Excerpts from a dataset

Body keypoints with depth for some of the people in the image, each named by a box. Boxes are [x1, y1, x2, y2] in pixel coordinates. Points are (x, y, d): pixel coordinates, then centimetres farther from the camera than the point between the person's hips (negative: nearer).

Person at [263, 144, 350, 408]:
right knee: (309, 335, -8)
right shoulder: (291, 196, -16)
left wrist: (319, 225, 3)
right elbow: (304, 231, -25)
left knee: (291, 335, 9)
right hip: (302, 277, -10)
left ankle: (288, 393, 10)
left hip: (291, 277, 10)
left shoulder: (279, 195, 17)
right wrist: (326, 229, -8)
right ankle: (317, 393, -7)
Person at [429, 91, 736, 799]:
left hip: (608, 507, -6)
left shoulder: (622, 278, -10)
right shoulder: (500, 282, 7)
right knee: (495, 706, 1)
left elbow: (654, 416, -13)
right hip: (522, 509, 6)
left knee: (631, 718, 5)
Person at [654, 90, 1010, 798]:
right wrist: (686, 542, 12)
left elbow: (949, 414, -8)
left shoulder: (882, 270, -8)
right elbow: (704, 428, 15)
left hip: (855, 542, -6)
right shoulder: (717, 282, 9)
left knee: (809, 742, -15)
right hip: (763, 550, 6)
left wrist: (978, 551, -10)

**Requirement**
Go line by line through the data and copy any that contain "elbow".

**Solution to this exercise**
right elbow: (304, 231, -25)
left elbow: (654, 416, -13)
left elbow: (949, 414, -8)
right elbow: (704, 428, 15)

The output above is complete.